-------- Provided passage
Later I recognized that the encoding setting is not enough in XML to
force the correct encoding since it is still discouraged to output
specific character.
I suspect that this is an input versus output issue. Doesn't
Subversion do everything with UTF-8 internally? So if the XML is
ultimately intended to migrate to svn input, I'd suggest converting to
UTF-8 early in the process, and make all the XML UTF-8.
Yes, but i hoped, that Perl has a decent XML parser with it already, so
I could left this task to Perl.
This is more a policy question than a technical question. Anything
below 0x20 that's not white space can probably be dropped as noise.
Stuff between 0x7f and 0x9f has multi-byte UTF-8 equivalents.
Currently I try to put everything printeable into the XML. The only
problem: Linux doesn't know CP1252. So it can't decide what is printeable.
----------------
Instruction 1
Set down, word for word, the part of the forum thread between "I suspect that" and "what is printeable.", inclusive.
The listing below has nothing to do with the forum thread above.
-------- Stored rows
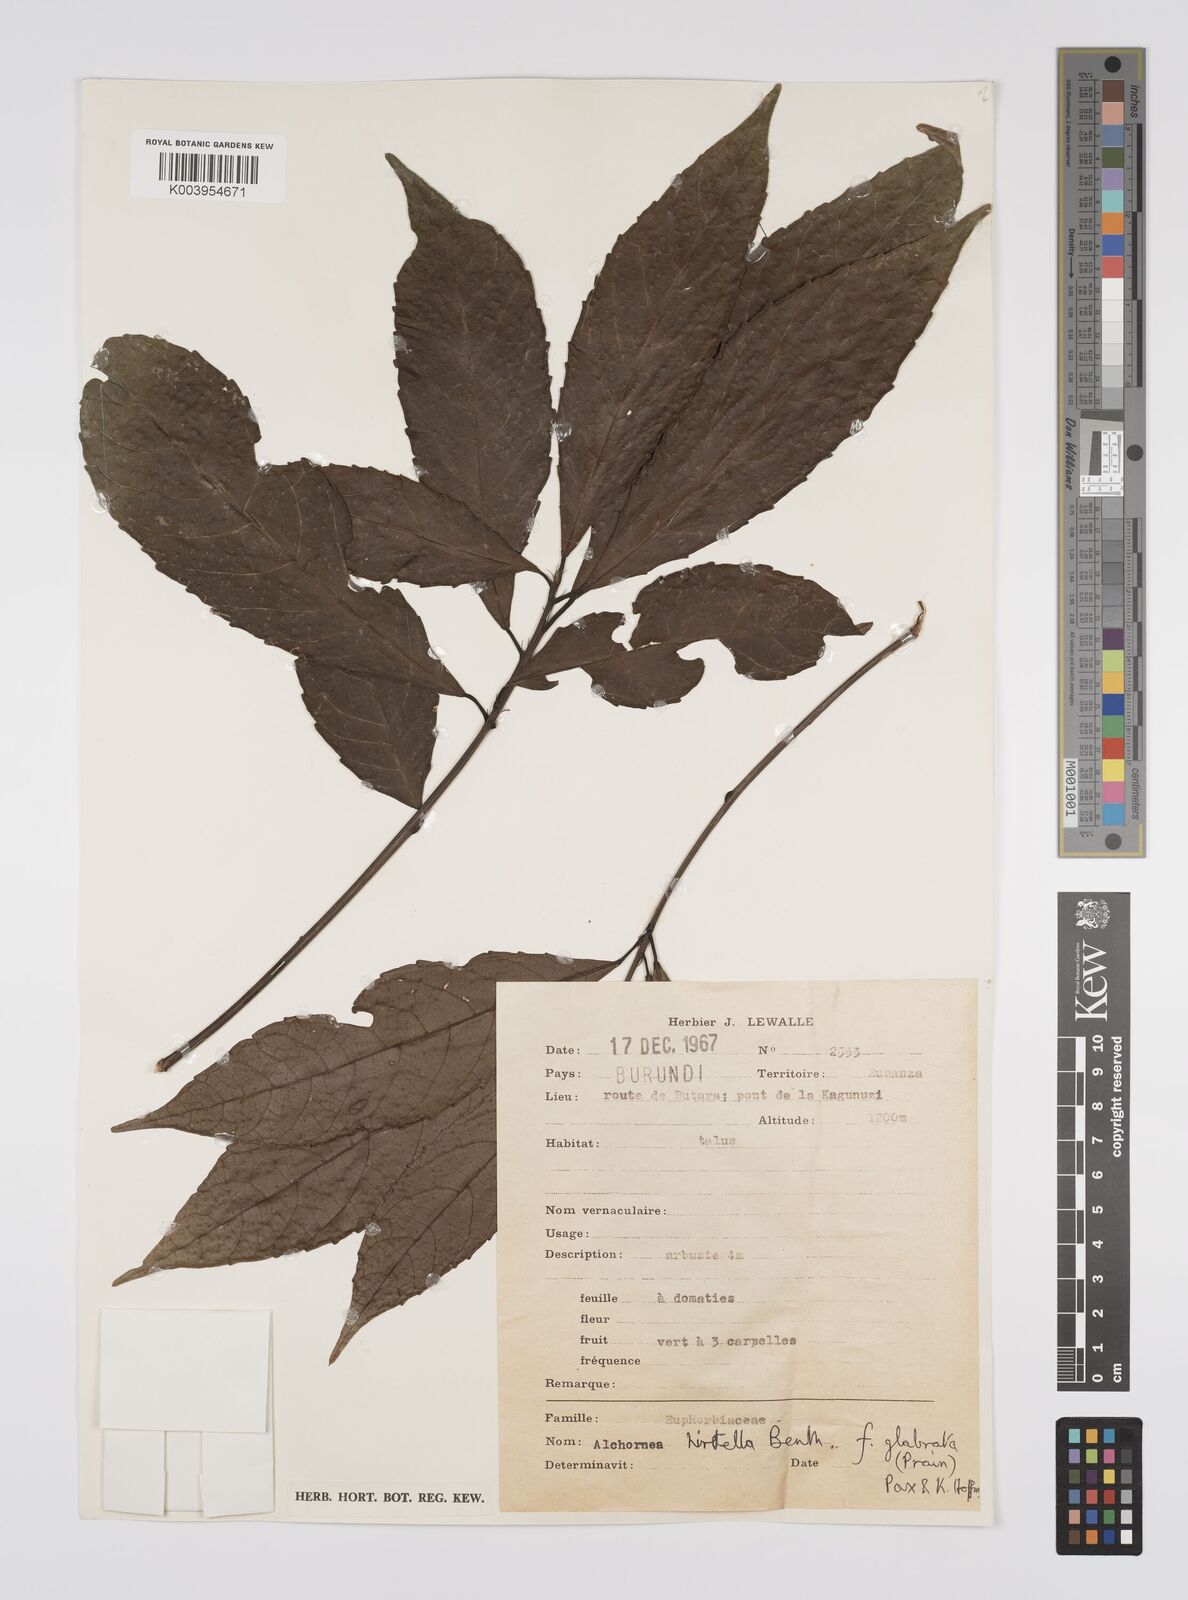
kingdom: Plantae
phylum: Tracheophyta
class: Magnoliopsida
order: Malpighiales
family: Euphorbiaceae
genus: Alchornea
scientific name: Alchornea hirtella
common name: Forest bead-string
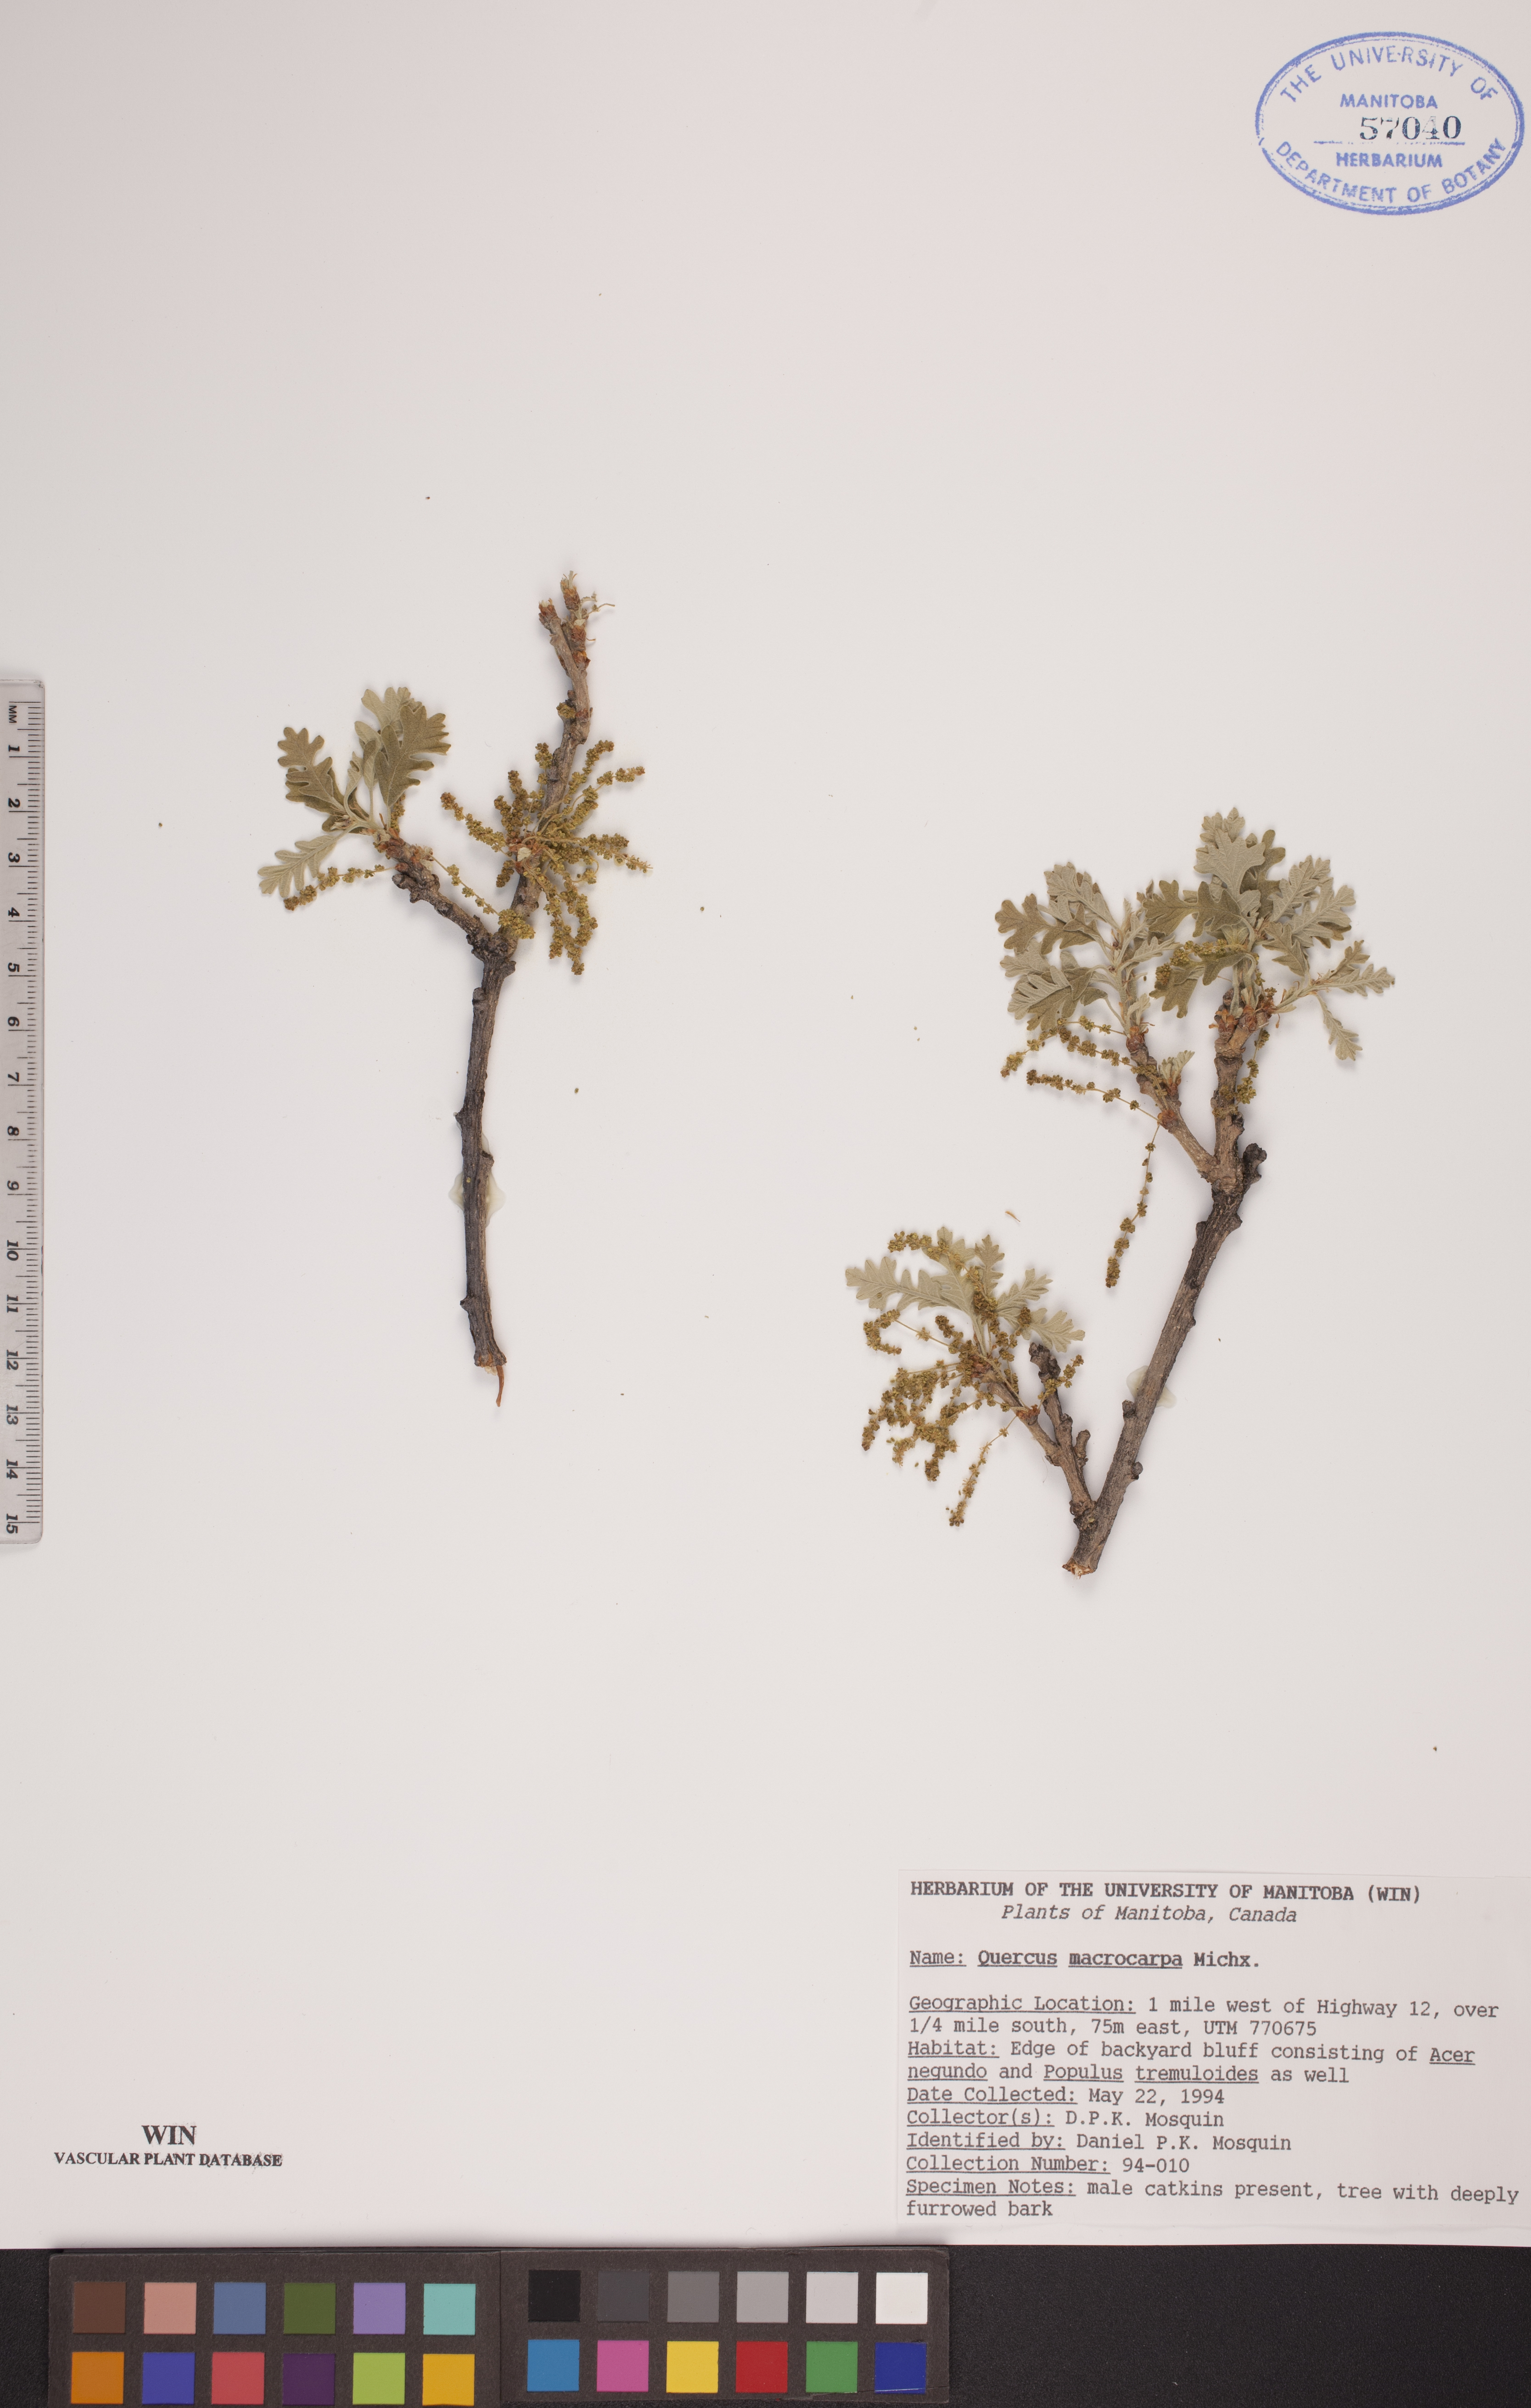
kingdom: Plantae
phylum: Tracheophyta
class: Magnoliopsida
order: Fagales
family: Fagaceae
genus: Quercus
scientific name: Quercus macrocarpa
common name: Bur oak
----------------
Instruction 2
Write out the listing again with every "common name" changed to "vernacular name" and everything else kept the same. Leave the pictures out.

Response 1
I suspect that this is an input versus output issue. Doesn't
Subversion do everything with UTF-8 internally? So if the XML is
ultimately intended to migrate to svn input, I'd suggest converting to
UTF-8 early in the process, and make all the XML UTF-8.
Yes, but i hoped, that Perl has a decent XML parser with it already, so
I could left this task to Perl.
This is more a policy question than a technical question. Anything
below 0x20 that's not white space can probably be dropped as noise.
Stuff between 0x7f and 0x9f has multi-byte UTF-8 equivalents.
Currently I try to put everything printeable into the XML. The only
problem: Linux doesn't know CP1252. So it can't decide what is printeable.

Response 2
kingdom: Plantae
phylum: Tracheophyta
class: Magnoliopsida
order: Malpighiales
family: Euphorbiaceae
genus: Alchornea
scientific name: Alchornea hirtella
vernacular name: Forest bead-string
kingdom: Plantae
phylum: Tracheophyta
class: Magnoliopsida
order: Fagales
family: Fagaceae
genus: Quercus
scientific name: Quercus macrocarpa
vernacular name: Bur oak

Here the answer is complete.